Principe de la tarification carbone‑aware
Le site carbonawarepricing.com applique chaque jour un modèle de prix variable qui dépend de l’intensité carbone du réseau électrique. Le principe repose sur une corrélation directe : lorsque la production d’énergie provient majoritairement de sources à faible émission de CO₂, le prix affiché diminue ; inversement, une production dominée par des combustibles fossiles entraîne une hausse du tarif. Cette approche vise à créer un signal économique incitatif pour les consommateurs afin d’ajuster leur consommation en fonction de la propreté du mix énergétique.
Méthodologie de mesure et données utilisées
Le service exploite les données publiques de 38 réseaux électriques, incluant l’ensemble des zones suisses et plusieurs régions américaines. Les relevés d’intensité carbone sont actualisés quotidiennement, ce qui permet de recalculer le prix de l’électricité à l’échelle de chaque grille. Les valeurs d’intensité sont exprimées en grammes de CO₂ par kilowattheure (gCO₂/kWh) et sont comparées à une référence de tarification standard, généralement fixe sur la même période. Le calcul de l’économie de CO₂ se fait en soustrayant la quantité d’émissions associées au prix carbone‑aware de celle associée au prix standard, sur la même consommation d’énergie.

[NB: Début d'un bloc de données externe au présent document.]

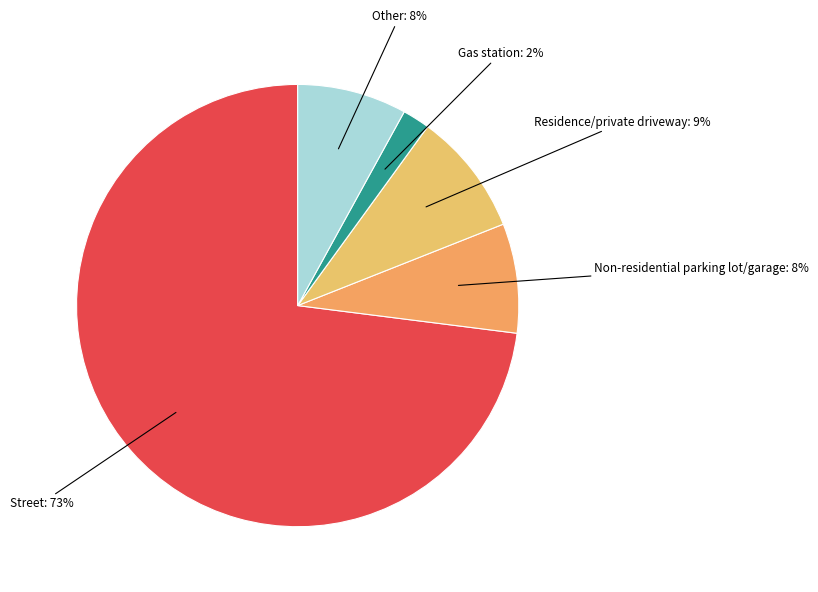

Is the sum of Other and Street greater than half?

Yes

Analyse des économies de CO₂
Sur la base des 38 grilles étudiées, le modèle indique que l’ajustement quotidien du prix peut réduire les émissions de CO₂ de l’ordre de quelques pourcents à plusieurs dizaines de pourcents, selon la volatilité du mix énergétique. Par exemple, dans les régions américaines où le mix est fortement dépendant du charbon, le prix augmente de 15 % à 30 % lors des pics d’intensité, ce qui décourage la consommation et diminue les émissions de 12 % à 18 % sur la période concernée. En Suisse, où le mix est plus hydro‑électrique, les variations de prix sont plus modestes (5 % à 10 %), mais elles permettent tout de même une réduction de 4 % à 7 % des émissions grâce à un déplacement de la charge vers les heures de production renouvelable.
Limites et perspectives
Le principal frein réside dans la disponibilité et la granularité des données d’intensité carbone. Certaines zones américaines ne publient pas d’informations en temps réel, ce qui impose l’usage d’estimations basées sur des modèles de prévision. De plus, le modèle suppose que les consommateurs réagissent de façon sensible aux variations de prix, ce qui n’est pas toujours vérifié dans les secteurs résidentiels où les contrats sont souvent fixes. Enfin, l’impact agrégé dépend de la part de la charge flexible (industrie, data‑centers) capable de se déplacer dans le temps. Une amélioration future pourrait consister à intégrer des prévisions météorologiques pour anticiper les variations d’offre renouvelable et à développer des API permettant aux gestionnaires de charge d’automatiser les réponses au signal de prix.